Lad's chute time advanced him to the finals
They took 15 dogs to the final round that night. The slowest dog ran first and the fastest ran last. Lad and I were 6th up to make our attempt. I could see from his first contact with the sheep, we were in trouble. All they wanted to do was run to the exhaust and every time he tried to stop them, they gave him dirty looks. As he was taking them around the barrels, you could tell that these sheep had obviously attacked a dog in a previous round and figured they could do it again. They turned to look at Lad but since he kept walking forward, they thought better of doing anything about it. He got them to the chute but he'd had enough with the challenging sheep and the excitement of the day. He launched one of his patented "chest bumps" and got called for a grip. Although Lad loves a fight and will grip if a sheep turns on him, when they are just hard to move he will throw himself at them with his mouth shut. Sometimes we get away with it, but this time we were called off.
We had done better than I expected and came away with $400 for our first round 2nd place and a new jacket for making it in the finals. Not bad. The winner was Pam Boring from Pink Mountain, BC who had the most exciting run. She and her dog, Mirk, ran last and moved those sheep so pretty. They closed the gate one second faster than the previous leader. The crowd and I went wild. Pam had the biggest grin on her face.

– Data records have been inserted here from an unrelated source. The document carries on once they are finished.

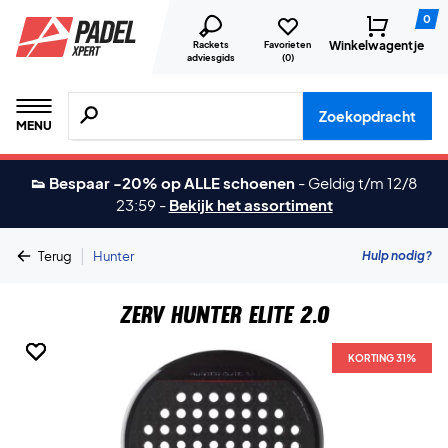
0
Winkelwagentje
Rackets
Favorieten
adviesgids
(
0
)
Zoeken naar producten, merken etc.
Zoekopdracht
MENU
👟 Bespaar -20% op ALLE schoenen
-
Geldig t/m 12/8
23:59
-
Bekijk het assortiment
|
Hulp nodig?
Terug
Hunter
ZERV Hunter Elite 2.0
KORTING 31%
KORTING 31%
KORTING 31%
KORTING 31%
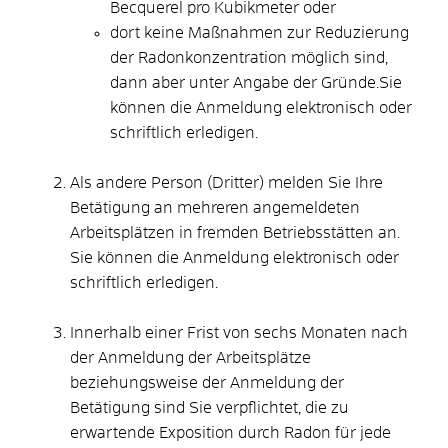
Becquerel pro Kubikmeter oder
dort keine Maßnahmen zur Reduzierung
der Radonkonzentration möglich sind,
dann aber unter Angabe der Gründe.Sie
können die Anmeldung elektronisch oder
schriftlich erledigen.
Als andere Person (Dritter) melden Sie Ihre
Betätigung an mehreren angemeldeten
Arbeitsplätzen in fremden Betriebsstätten an.
Sie können die Anmeldung elektronisch oder
schriftlich erledigen.
Innerhalb einer Frist von sechs Monaten nach
der Anmeldung der Arbeitsplätze
beziehungsweise der Anmeldung der
Betätigung sind Sie verpflichtet, die zu
erwartende Exposition durch Radon für jede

Pam Boring and Mirk enjoy their win at the Stampede -photo by Lisa Wright
Her first comment when she realized she had won was,
"This is so fun!"
Well said, Pam.


Joan said...

I've been waiting on pins and needles to hear about Lad's run at the Stampede! He did good! Winning isn't everything and getting into the finals is an accomplishment by itself. I'm sure he made his cousin, Bob, proud. And you too! Congratulations!

Sarah said...

Very cool! I would have loved to come and watch! the video is great, i can't imagine how fast you must have to think out there.